Thoughts By England Given

Every Remembrance Sunday I make a point of looking through an old photo album I have stored on my computer. When I was in high school I was lucky enough to go on a trip to the Belgian/French border to see the battlefields of the First World War. Though looking at endless war graves isn't every 15-year-old's cup of tea, the trip was particularly special for me as there was one monument I wanted to see.

My mum's been putting together our family tree over the last 10 years, and tracing our involvement in the war. John Hind, my great uncle on my mum's side, died on the Somme in the Battle of the Ancre on the 14th November 1916. Conditions were described as horrendous, with soldiers literally drowning in the mud. John was one of the thousands of soldiers whose bodies were never recovered. Records suggest that he survived the worst of the battle but died consolidating the ground his Battalion had made, most likely from shelling.
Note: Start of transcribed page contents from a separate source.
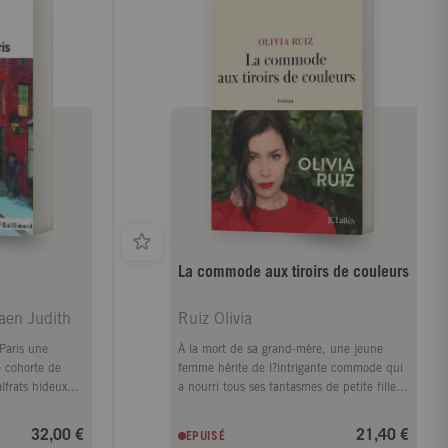
la face solaire
 tous les
 croise le
dans son
ée de
ciété, par
es préventifs et
 l'engagement de
ulement des
vention de
Bien, police ou
ivent
es actions
aen.
La commode aux tiroirs de couleurs
aen Judith
Ruiz Olivia
 Paris une
À la mort de sa grand-mère, une jeune
e cohorte de
femme hérite de l?intrigante commode qui
lfrats hideux
a nourri tous ses fantasmes de petite fille.
d - un anti-
Le temps d?une nuit, elle va ouvrir ses dix
e ou Bras-
tiroirs et dérouler le fil de la vie de Rita,
32,00 €
21,40 €
EPUISÉ
d monde comme
son Abuela, dévoilant les secrets qui ont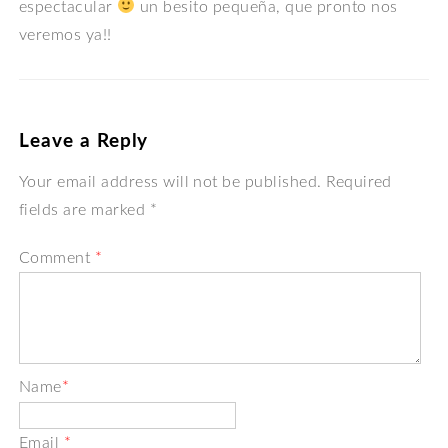
espectacular
un besito pequeña, que pronto nos
veremos ya!!
Leave a Reply
Your email address will not be published. Required
fields are marked *
Comment
*
Name
*
Email
*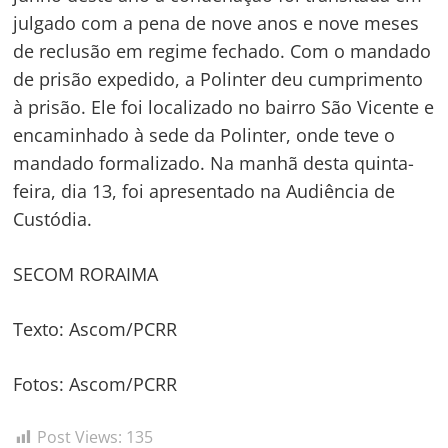
julgado com a pena de nove anos e nove meses
de reclusão em regime fechado. Com o mandado
de prisão expedido, a Polinter deu cumprimento
à prisão. Ele foi localizado no bairro São Vicente e
encaminhado à sede da Polinter, onde teve o
mandado formalizado. Na manhã desta quinta-
feira, dia 13, foi apresentado na Audiência de
Custódia.
SECOM RORAIMA
Texto: Ascom/PCRR
Fotos: Ascom/PCRR
Post Views:
135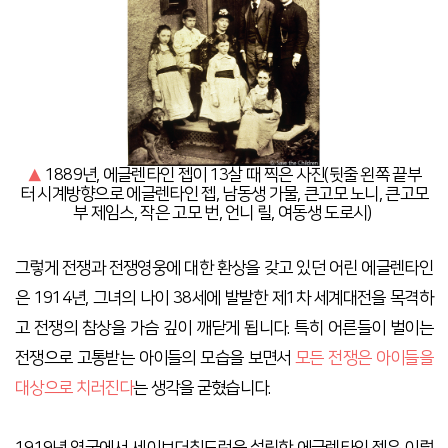
▲
1889년, 에글렌타인 젭이 13살 때 찍은 사진(뒷줄 왼쪽 끝부
터
시계방향으로 에글렌타인 젭, 남동생 가물, 큰고모 노니,
큰고모
부 제임스, 작은 고모 번, 언니 릴, 여동생 도로시)
그렇게 전쟁과 전쟁영웅에 대한 환상을 갖고 있던 어린 에글렌타인
은 1914년, 그녀의 나이 38세에 발발한 제1차 세계대전을 목격하
고 전쟁의 참상을 가슴 깊이 깨닫게 됩니다. 특히 어른들이 벌이는
전쟁으로 고통받는 아이들의 모습을 보면서
모든 전쟁은 아이들을
대상으로 치러진다
는 생각을 굳혔습니다.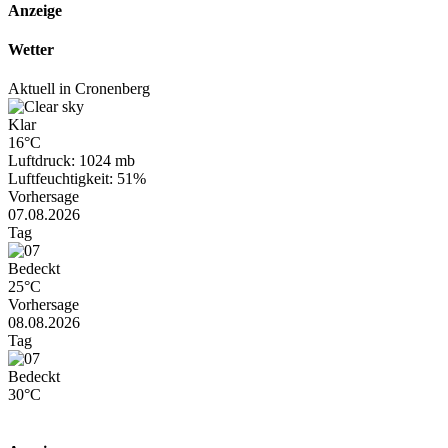
Anzeige
Wetter
Aktuell in Cronenberg
Klar
16°C
Luftdruck: 1024 mb
Luftfeuchtigkeit: 51%
Vorhersage
07.08.2026
Tag
Bedeckt
25°C
Vorhersage
08.08.2026
Tag
Bedeckt
30°C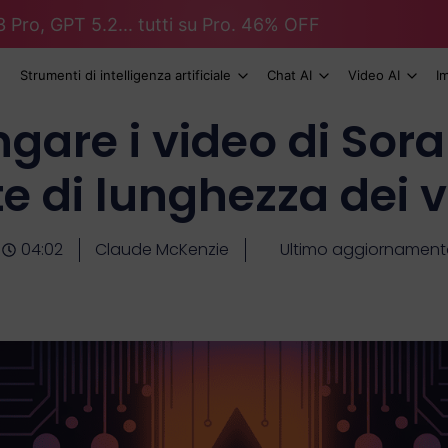
 Pro, GPT 5.2... tutti su Pro. 46% OFF
Strumenti di intelligenza artificiale
Chat AI
Video AI
I
gare i video di Sora
te di lunghezza dei 
04:02
Claude McKenzie
Ultimo aggiornamento: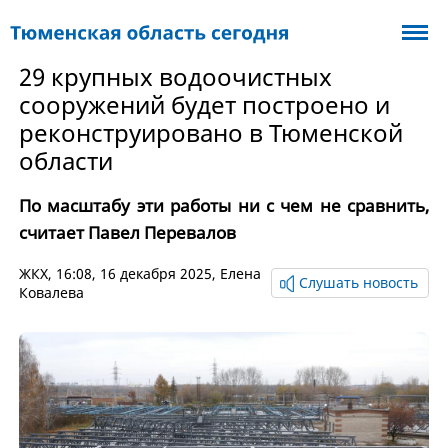
29 крупных водоочистных
сооружений будет построено и
реконструировано в Тюменской
области
По масштабу эти работы ни с чем не сравнить,
считает Павел Перевалов
ЖКХ
, 16:08, 16 декабря 2025,
Елена
Слушать новость
Ковалева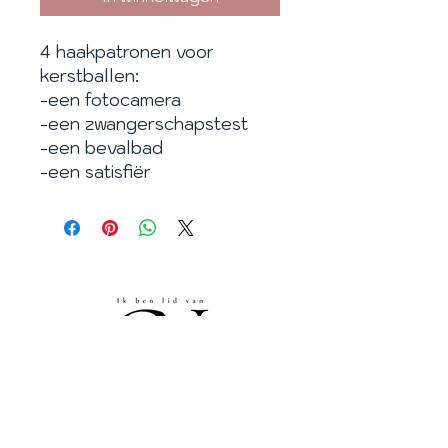
4 haakpatronen voor
kerstballen:
-een fotocamera
-een zwangerschapstest
-een bevalbad
-een satisfiër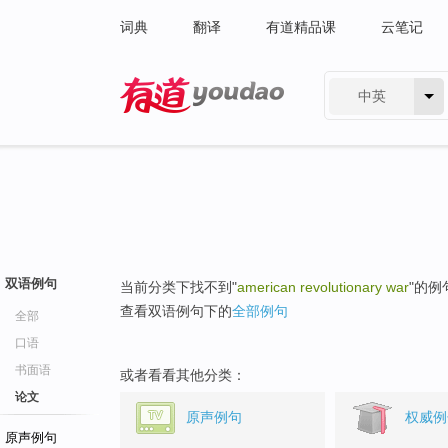
词典
翻译
有道精品课
云笔记
中英
有道 - 网易旗下搜索
双语例句
当前分类下找不到"
american revolutionary war
"的例
查看双语例句下的
全部例句
全部
口语
书面语
或者看看其他分类：
论文
原声例句
权威例
原声例句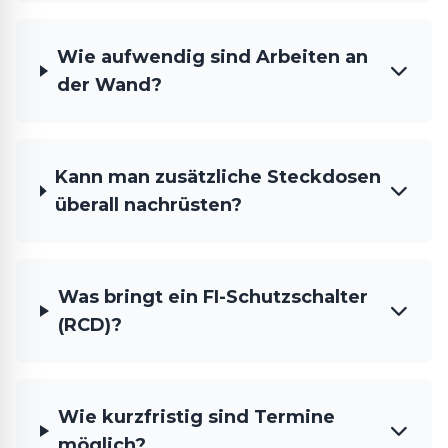
Wie aufwendig sind Arbeiten an
der Wand?
Kann man zusätzliche Steckdosen
überall nachrüsten?
Was bringt ein FI-Schutzschalter
(RCD)?
Wie kurzfristig sind Termine
möglich?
It was difficult to appreciate at the time, but I can remember approaching the panel on which John's name is recorded at the Thiepval Memorial to the Missing of the Somme. I recall being very conscious that I was the first person from our family to visit the site - and while John was never buried, it's fills me with so much sadness to think of a 19-year-old lost to war and waiting almost 90 years to know someone from back home came. I can remember hearing my friends chatting amongst the aisles of the monument, obviously numbed by the sheer amount of graves we'd seen that week, while I had a few minutes to reflect.

It's my intention to go back one day and show my mum. I think it would be really important to her.


The Soldier

If I should die, think only this of me;       
 
That there's some corner of a foreign field       
That is for ever England. There shall be  
In that rich earth a richer dust concealed;        
A dust whom England bore, shaped, made aware,                  
 
Gave, once, her flowers to love, her ways to roam,        
A body of England's breathing English air,          
 
Washed by the rivers, blest by suns of home.    

  And think, this heart, all evil shed away,  
A pulse in the eternal mind, no less          
   
Gives somewhere back the thoughts by England given;        
Her sights and sounds; dreams happy as her day;          

  And laughter, learnt of friends; and gentleness,
    In hearts at peace, under an English heaven.